[Some records]
## Begin
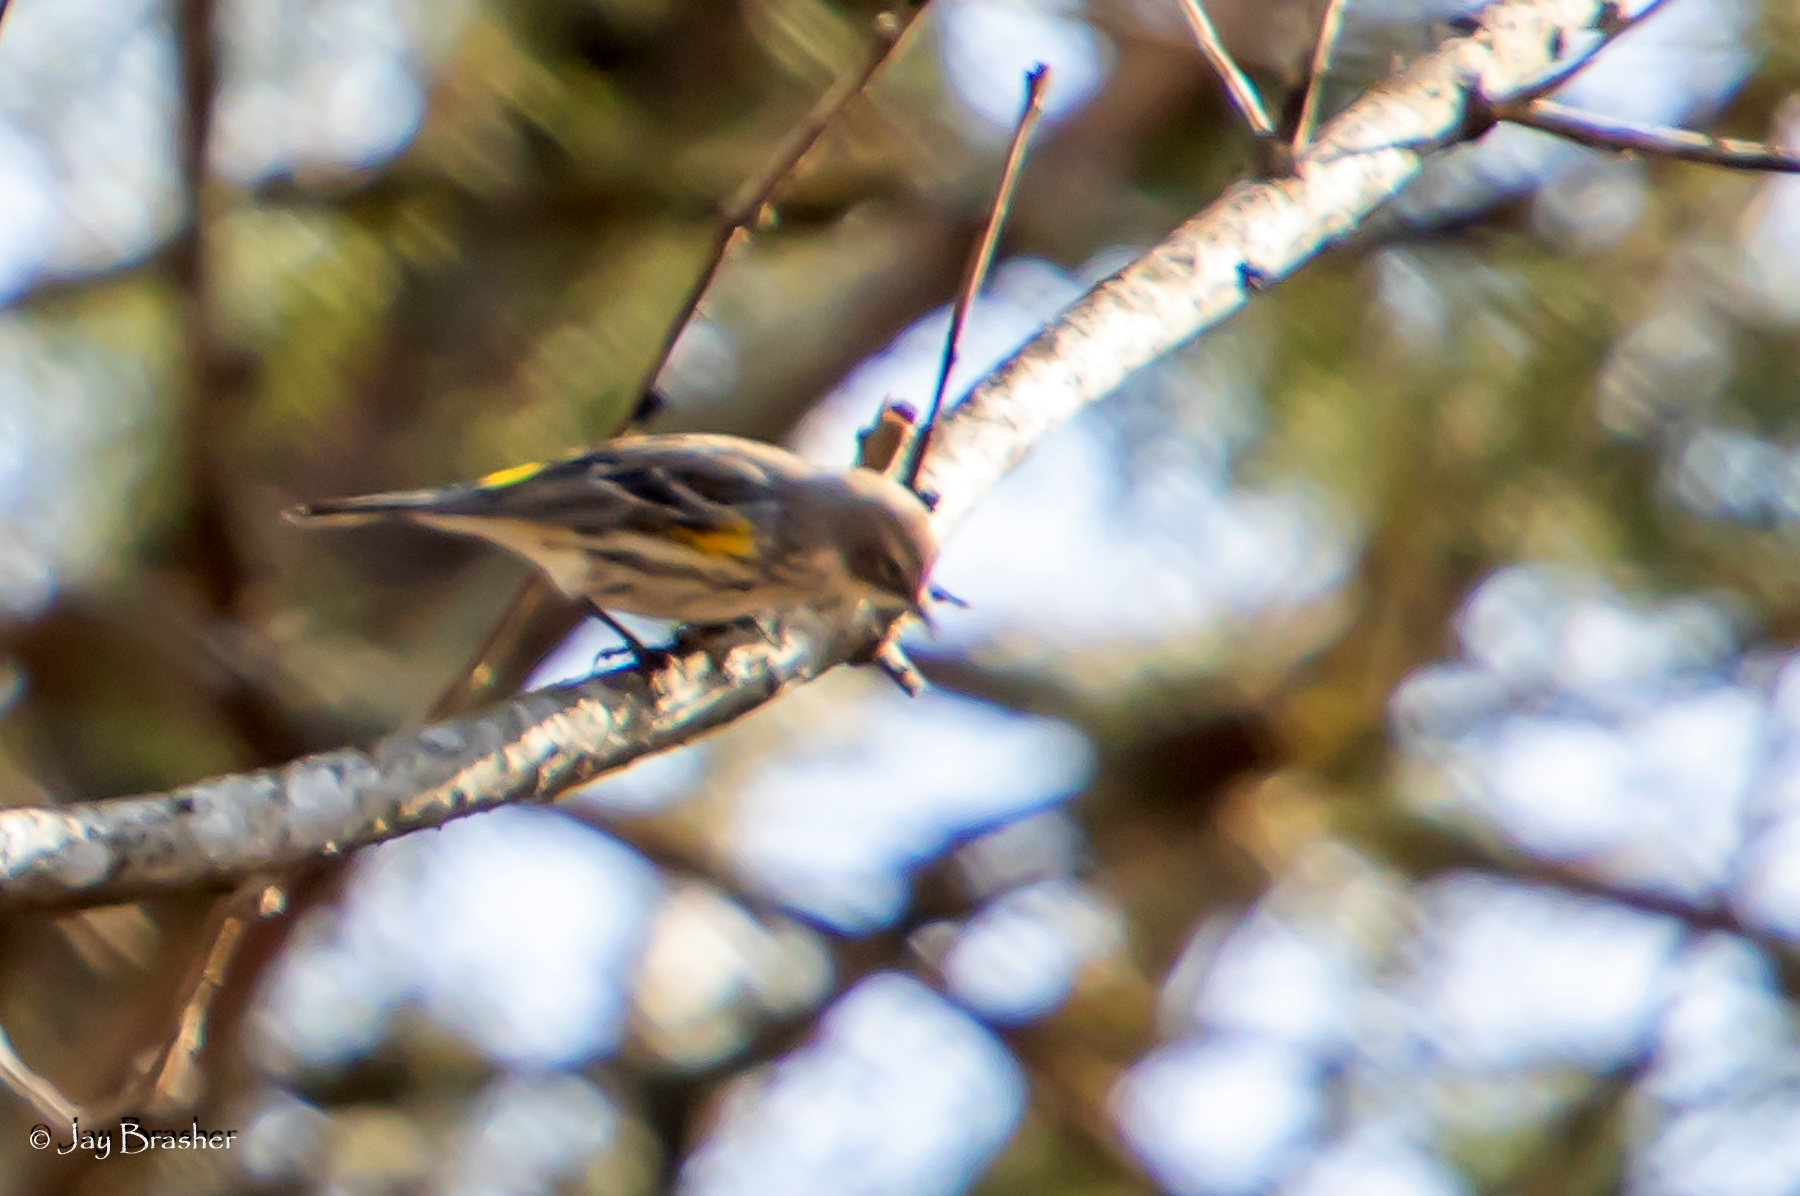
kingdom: Animalia
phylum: Chordata
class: Aves
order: Passeriformes
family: Parulidae
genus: Setophaga
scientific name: Setophaga coronata
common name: Myrtle warbler
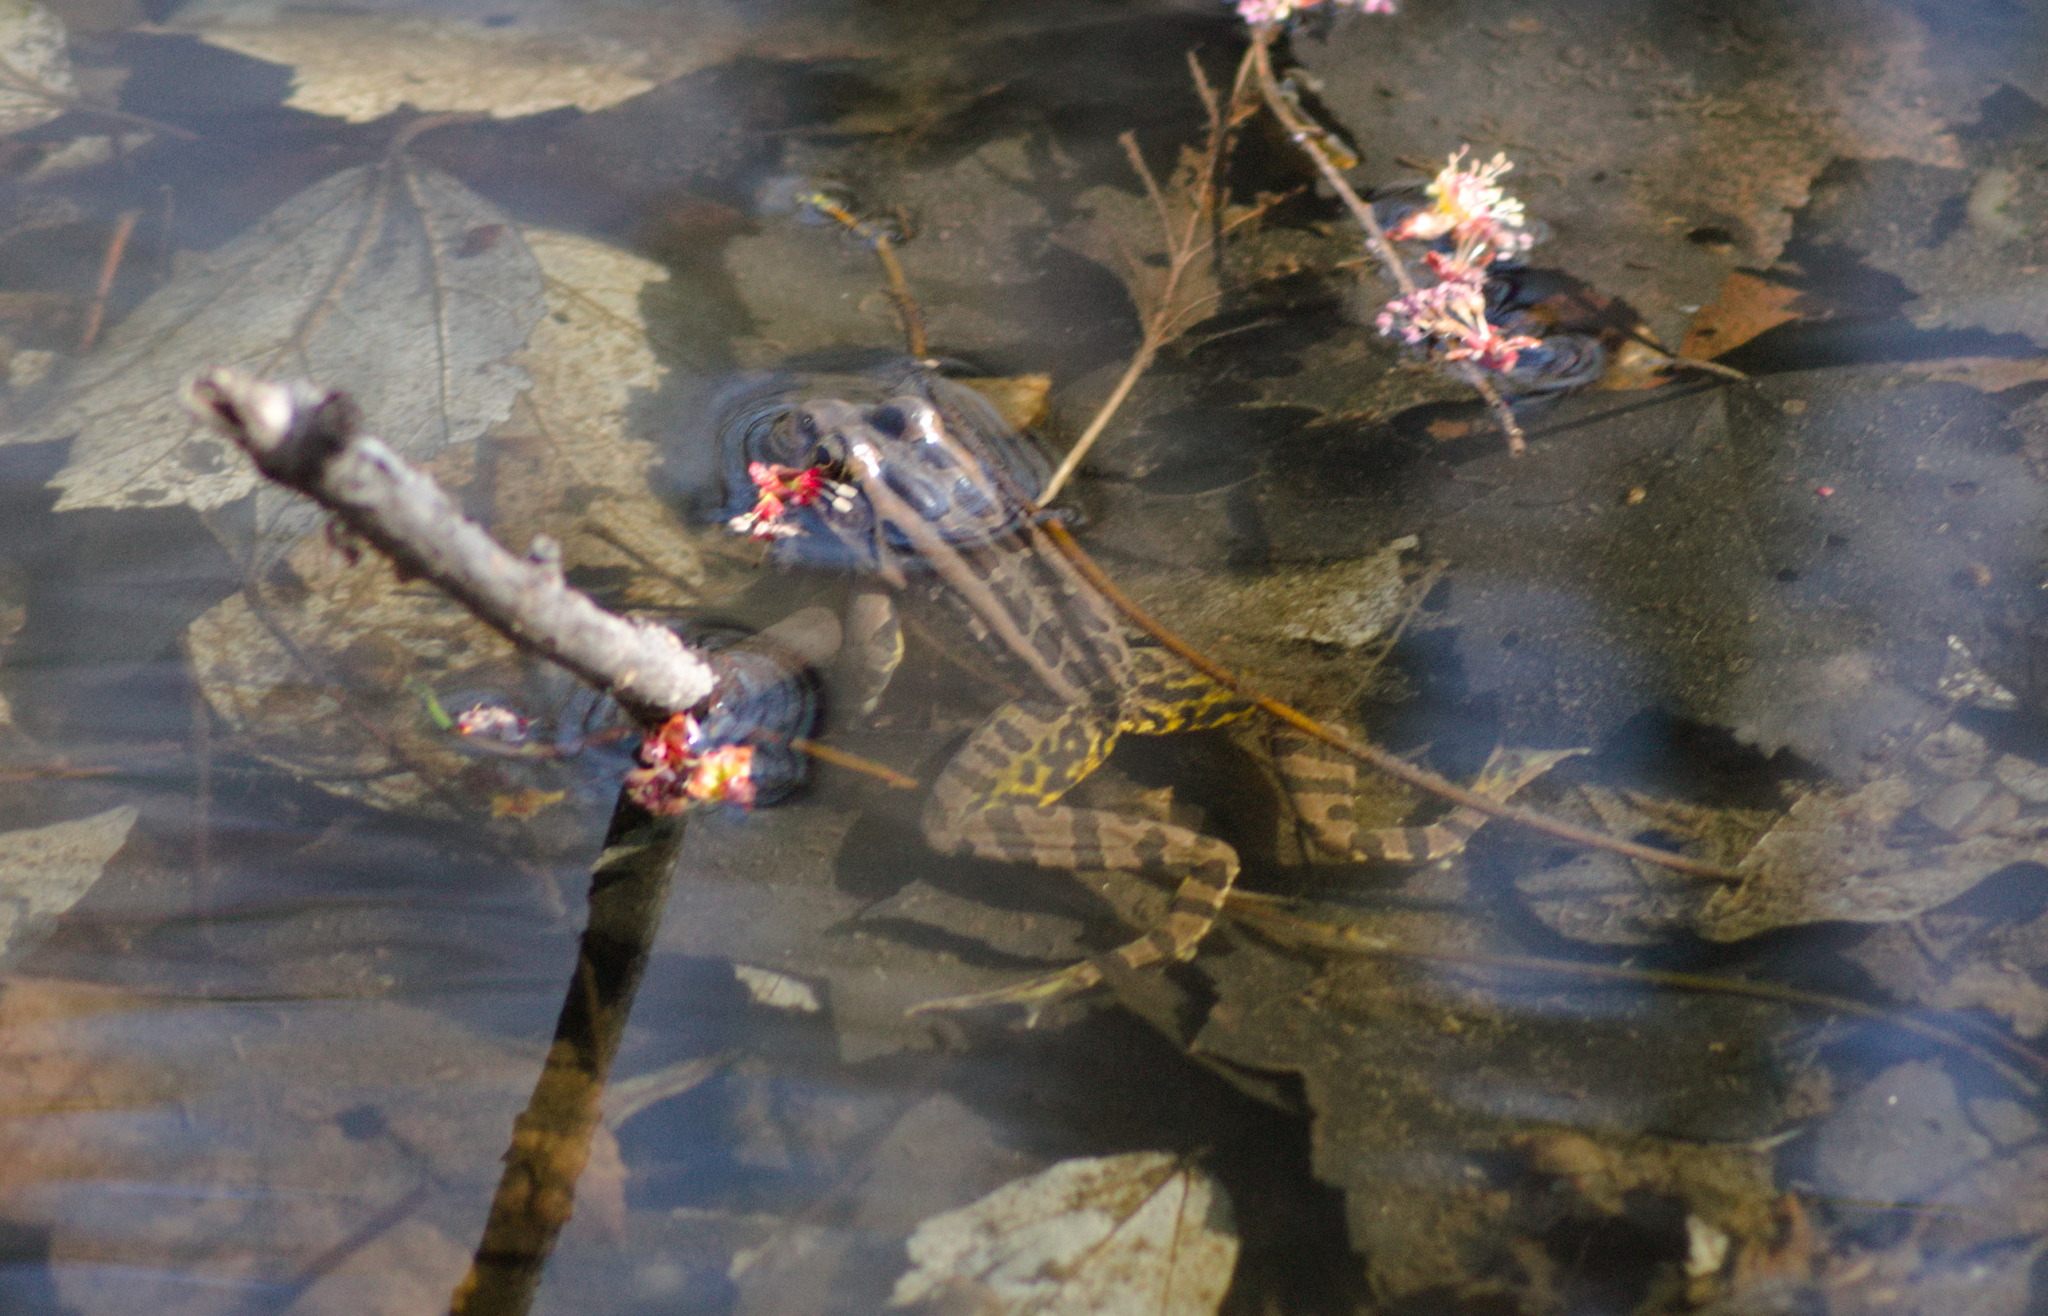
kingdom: Animalia
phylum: Chordata
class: Amphibia
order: Anura
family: Ranidae
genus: Lithobates
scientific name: Lithobates palustris
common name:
## End
**What the task asks:** Copy every line of text in the items above word for word, leaving out the pictures.

**Solution below:**
kingdom: Animalia
phylum: Chordata
class: Aves
order: Passeriformes
family: Parulidae
genus: Setophaga
scientific name: Setophaga coronata
common name: Myrtle warbler
kingdom: Animalia
phylum: Chordata
class: Amphibia
order: Anura
family: Ranidae
genus: Lithobates
scientific name: Lithobates palustris
common name:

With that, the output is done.